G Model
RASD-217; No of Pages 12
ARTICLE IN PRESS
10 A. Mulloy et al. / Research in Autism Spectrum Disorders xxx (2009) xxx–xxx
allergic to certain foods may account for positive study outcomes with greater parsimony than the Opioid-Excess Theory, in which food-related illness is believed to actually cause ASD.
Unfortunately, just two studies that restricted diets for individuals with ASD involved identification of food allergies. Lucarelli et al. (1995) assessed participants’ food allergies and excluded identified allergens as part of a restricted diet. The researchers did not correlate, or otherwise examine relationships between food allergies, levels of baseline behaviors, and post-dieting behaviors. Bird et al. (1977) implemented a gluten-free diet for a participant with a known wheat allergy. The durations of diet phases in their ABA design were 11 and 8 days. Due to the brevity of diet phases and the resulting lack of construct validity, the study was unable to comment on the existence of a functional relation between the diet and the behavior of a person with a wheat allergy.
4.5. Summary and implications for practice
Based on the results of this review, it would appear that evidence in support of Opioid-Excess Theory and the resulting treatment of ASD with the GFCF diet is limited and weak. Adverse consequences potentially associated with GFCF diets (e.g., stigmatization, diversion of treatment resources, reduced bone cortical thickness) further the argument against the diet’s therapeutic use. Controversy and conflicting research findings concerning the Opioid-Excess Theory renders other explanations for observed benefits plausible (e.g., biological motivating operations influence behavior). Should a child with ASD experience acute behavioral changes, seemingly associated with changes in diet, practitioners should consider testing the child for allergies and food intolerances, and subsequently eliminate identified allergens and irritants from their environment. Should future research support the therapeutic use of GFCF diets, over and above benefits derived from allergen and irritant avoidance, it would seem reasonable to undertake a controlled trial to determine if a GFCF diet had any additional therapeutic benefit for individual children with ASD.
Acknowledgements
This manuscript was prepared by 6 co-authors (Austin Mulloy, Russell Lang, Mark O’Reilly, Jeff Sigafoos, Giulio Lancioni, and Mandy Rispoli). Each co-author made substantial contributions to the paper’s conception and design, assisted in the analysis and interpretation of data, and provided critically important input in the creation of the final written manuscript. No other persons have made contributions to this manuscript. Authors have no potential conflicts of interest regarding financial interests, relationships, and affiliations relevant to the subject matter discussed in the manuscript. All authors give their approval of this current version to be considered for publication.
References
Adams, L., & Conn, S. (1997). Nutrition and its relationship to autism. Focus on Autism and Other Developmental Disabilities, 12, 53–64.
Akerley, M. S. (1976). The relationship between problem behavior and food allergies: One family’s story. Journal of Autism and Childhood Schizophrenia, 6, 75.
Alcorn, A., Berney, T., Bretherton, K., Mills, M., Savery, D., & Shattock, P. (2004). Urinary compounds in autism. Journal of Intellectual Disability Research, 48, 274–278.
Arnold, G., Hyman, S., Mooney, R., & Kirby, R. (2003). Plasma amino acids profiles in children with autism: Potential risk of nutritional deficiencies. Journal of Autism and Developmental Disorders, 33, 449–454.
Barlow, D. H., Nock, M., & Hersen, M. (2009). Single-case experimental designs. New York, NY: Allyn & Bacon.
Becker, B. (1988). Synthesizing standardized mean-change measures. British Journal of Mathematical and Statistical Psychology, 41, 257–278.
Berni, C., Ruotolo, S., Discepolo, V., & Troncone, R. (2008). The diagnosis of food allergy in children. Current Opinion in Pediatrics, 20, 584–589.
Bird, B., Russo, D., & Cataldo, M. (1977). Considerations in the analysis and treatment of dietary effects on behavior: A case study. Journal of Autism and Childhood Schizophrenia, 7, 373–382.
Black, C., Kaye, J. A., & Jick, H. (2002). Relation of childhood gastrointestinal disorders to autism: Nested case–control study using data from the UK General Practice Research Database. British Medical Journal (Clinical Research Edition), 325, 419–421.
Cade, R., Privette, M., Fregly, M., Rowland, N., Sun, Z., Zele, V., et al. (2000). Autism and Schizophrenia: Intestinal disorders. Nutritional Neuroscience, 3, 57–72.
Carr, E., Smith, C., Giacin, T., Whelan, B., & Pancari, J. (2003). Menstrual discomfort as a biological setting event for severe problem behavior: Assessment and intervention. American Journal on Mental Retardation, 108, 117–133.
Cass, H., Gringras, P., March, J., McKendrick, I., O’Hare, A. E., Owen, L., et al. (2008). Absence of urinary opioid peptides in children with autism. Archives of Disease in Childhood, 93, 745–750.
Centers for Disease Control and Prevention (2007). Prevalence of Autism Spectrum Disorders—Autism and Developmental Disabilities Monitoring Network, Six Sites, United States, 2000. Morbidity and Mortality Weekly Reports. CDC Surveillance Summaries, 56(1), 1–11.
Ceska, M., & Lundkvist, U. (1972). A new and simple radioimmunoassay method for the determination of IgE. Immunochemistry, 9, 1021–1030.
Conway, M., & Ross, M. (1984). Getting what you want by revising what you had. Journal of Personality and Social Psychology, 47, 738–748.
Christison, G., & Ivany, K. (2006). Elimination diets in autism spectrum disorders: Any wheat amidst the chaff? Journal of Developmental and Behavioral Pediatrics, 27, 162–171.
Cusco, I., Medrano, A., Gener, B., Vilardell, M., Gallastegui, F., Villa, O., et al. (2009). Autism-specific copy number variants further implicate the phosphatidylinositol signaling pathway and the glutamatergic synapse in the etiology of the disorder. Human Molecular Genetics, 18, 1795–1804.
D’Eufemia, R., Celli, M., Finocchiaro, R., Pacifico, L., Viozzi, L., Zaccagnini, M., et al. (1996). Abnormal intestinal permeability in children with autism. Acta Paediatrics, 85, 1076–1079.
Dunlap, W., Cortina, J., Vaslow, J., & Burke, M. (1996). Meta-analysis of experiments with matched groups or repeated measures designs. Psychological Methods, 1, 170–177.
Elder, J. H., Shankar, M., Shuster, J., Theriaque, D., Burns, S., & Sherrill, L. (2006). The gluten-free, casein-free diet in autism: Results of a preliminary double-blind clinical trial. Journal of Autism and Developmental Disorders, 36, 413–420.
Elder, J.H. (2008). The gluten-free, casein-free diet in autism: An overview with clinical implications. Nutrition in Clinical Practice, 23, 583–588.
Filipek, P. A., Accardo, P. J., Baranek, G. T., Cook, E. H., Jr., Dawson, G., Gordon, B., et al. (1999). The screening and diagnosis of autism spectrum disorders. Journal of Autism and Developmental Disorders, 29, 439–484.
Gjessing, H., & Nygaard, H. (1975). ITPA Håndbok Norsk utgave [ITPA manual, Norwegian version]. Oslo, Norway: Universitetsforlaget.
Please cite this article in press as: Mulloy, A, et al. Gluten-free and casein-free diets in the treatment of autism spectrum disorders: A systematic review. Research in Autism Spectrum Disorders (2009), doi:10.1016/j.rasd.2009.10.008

• _DIRECTIONS_: Everything in the listing should be set down again exactly.

• _SOLUTION TO THE PROBLEM_:
G Model
RASD-217; No of Pages 12
ARTICLE IN PRESS
10 A. Mulloy et al. / Research in Autism Spectrum Disorders xxx (2009) xxx–xxx
allergic to certain foods may account for positive study outcomes with greater parsimony than the Opioid-Excess Theory, in which food-related illness is believed to actually cause ASD.
Unfortunately, just two studies that restricted diets for individuals with ASD involved identification of food allergies. Lucarelli et al. (1995) assessed participants’ food allergies and excluded identified allergens as part of a restricted diet. The researchers did not correlate, or otherwise examine relationships between food allergies, levels of baseline behaviors, and post-dieting behaviors. Bird et al. (1977) implemented a gluten-free diet for a participant with a known wheat allergy. The durations of diet phases in their ABA design were 11 and 8 days. Due to the brevity of diet phases and the resulting lack of construct validity, the study was unable to comment on the existence of a functional relation between the diet and the behavior of a person with a wheat allergy.
4.5. Summary and implications for practice
Based on the results of this review, it would appear that evidence in support of Opioid-Excess Theory and the resulting treatment of ASD with the GFCF diet is limited and weak. Adverse consequences potentially associated with GFCF diets (e.g., stigmatization, diversion of treatment resources, reduced bone cortical thickness) further the argument against the diet’s therapeutic use. Controversy and conflicting research findings concerning the Opioid-Excess Theory renders other explanations for observed benefits plausible (e.g., biological motivating operations influence behavior). Should a child with ASD experience acute behavioral changes, seemingly associated with changes in diet, practitioners should consider testing the child for allergies and food intolerances, and subsequently eliminate identified allergens and irritants from their environment. Should future research support the therapeutic use of GFCF diets, over and above benefits derived from allergen and irritant avoidance, it would seem reasonable to undertake a controlled trial to determine if a GFCF diet had any additional therapeutic benefit for individual children with ASD.
Acknowledgements
This manuscript was prepared by 6 co-authors (Austin Mulloy, Russell Lang, Mark O’Reilly, Jeff Sigafoos, Giulio Lancioni, and Mandy Rispoli). Each co-author made substantial contributions to the paper’s conception and design, assisted in the analysis and interpretation of data, and provided critically important input in the creation of the final written manuscript. No other persons have made contributions to this manuscript. Authors have no potential conflicts of interest regarding financial interests, relationships, and affiliations relevant to the subject matter discussed in the manuscript. All authors give their approval of this current version to be considered for publication.
References
Adams, L., & Conn, S. (1997). Nutrition and its relationship to autism. Focus on Autism and Other Developmental Disabilities, 12, 53–64.
Akerley, M. S. (1976). The relationship between problem behavior and food allergies: One family’s story. Journal of Autism and Childhood Schizophrenia, 6, 75.
Alcorn, A., Berney, T., Bretherton, K., Mills, M., Savery, D., & Shattock, P. (2004). Urinary compounds in autism. Journal of Intellectual Disability Research, 48, 274–278.
Arnold, G., Hyman, S., Mooney, R., & Kirby, R. (2003). Plasma amino acids profiles in children with autism: Potential risk of nutritional deficiencies. Journal of Autism and Developmental Disorders, 33, 449–454.
Barlow, D. H., Nock, M., & Hersen, M. (2009). Single-case experimental designs. New York, NY: Allyn & Bacon.
Becker, B. (1988). Synthesizing standardized mean-change measures. British Journal of Mathematical and Statistical Psychology, 41, 257–278.
Berni, C., Ruotolo, S., Discepolo, V., & Troncone, R. (2008). The diagnosis of food allergy in children. Current Opinion in Pediatrics, 20, 584–589.
Bird, B., Russo, D., & Cataldo, M. (1977). Considerations in the analysis and treatment of dietary effects on behavior: A case study. Journal of Autism and Childhood Schizophrenia, 7, 373–382.
Black, C., Kaye, J. A., & Jick, H. (2002). Relation of childhood gastrointestinal disorders to autism: Nested case–control study using data from the UK General Practice Research Database. British Medical Journal (Clinical Research Edition), 325, 419–421.
Cade, R., Privette, M., Fregly, M., Rowland, N., Sun, Z., Zele, V., et al. (2000). Autism and Schizophrenia: Intestinal disorders. Nutritional Neuroscience, 3, 57–72.
Carr, E., Smith, C., Giacin, T., Whelan, B., & Pancari, J. (2003). Menstrual discomfort as a biological setting event for severe problem behavior: Assessment and intervention. American Journal on Mental Retardation, 108, 117–133.
Cass, H., Gringras, P., March, J., McKendrick, I., O’Hare, A. E., Owen, L., et al. (2008). Absence of urinary opioid peptides in children with autism. Archives of Disease in Childhood, 93, 745–750.
Centers for Disease Control and Prevention (2007). Prevalence of Autism Spectrum Disorders—Autism and Developmental Disabilities Monitoring Network, Six Sites, United States, 2000. Morbidity and Mortality Weekly Reports. CDC Surveillance Summaries, 56(1), 1–11.
Ceska, M., & Lundkvist, U. (1972). A new and simple radioimmunoassay method for the determination of IgE. Immunochemistry, 9, 1021–1030.
Conway, M., & Ross, M. (1984). Getting what you want by revising what you had. Journal of Personality and Social Psychology, 47, 738–748.
Christison, G., & Ivany, K. (2006). Elimination diets in autism spectrum disorders: Any wheat amidst the chaff? Journal of Developmental and Behavioral Pediatrics, 27, 162–171.
Cusco, I., Medrano, A., Gener, B., Vilardell, M., Gallastegui, F., Villa, O., et al. (2009). Autism-specific copy number variants further implicate the phosphatidylinositol signaling pathway and the glutamatergic synapse in the etiology of the disorder. Human Molecular Genetics, 18, 1795–1804.
D’Eufemia, R., Celli, M., Finocchiaro, R., Pacifico, L., Viozzi, L., Zaccagnini, M., et al. (1996). Abnormal intestinal permeability in children with autism. Acta Paediatrics, 85, 1076–1079.
Dunlap, W., Cortina, J., Vaslow, J., & Burke, M. (1996). Meta-analysis of experiments with matched groups or repeated measures designs. Psychological Methods, 1, 170–177.
Elder, J. H., Shankar, M., Shuster, J., Theriaque, D., Burns, S., & Sherrill, L. (2006). The gluten-free, casein-free diet in autism: Results of a preliminary double-blind clinical trial. Journal of Autism and Developmental Disorders, 36, 413–420.
Elder, J.H. (2008). The gluten-free, casein-free diet in autism: An overview with clinical implications. Nutrition in Clinical Practice, 23, 583–588.
Filipek, P. A., Accardo, P. J., Baranek, G. T., Cook, E. H., Jr., Dawson, G., Gordon, B., et al. (1999). The screening and diagnosis of autism spectrum disorders. Journal of Autism and Developmental Disorders, 29, 439–484.
Gjessing, H., & Nygaard, H. (1975). ITPA Håndbok Norsk utgave [ITPA manual, Norwegian version]. Oslo, Norway: Universitetsforlaget.
Please cite this article in press as: Mulloy, A, et al. Gluten-free and casein-free diets in the treatment of autism spectrum disorders: A systematic review. Research in Autism Spectrum Disorders (2009), doi:10.1016/j.rasd.2009.10.008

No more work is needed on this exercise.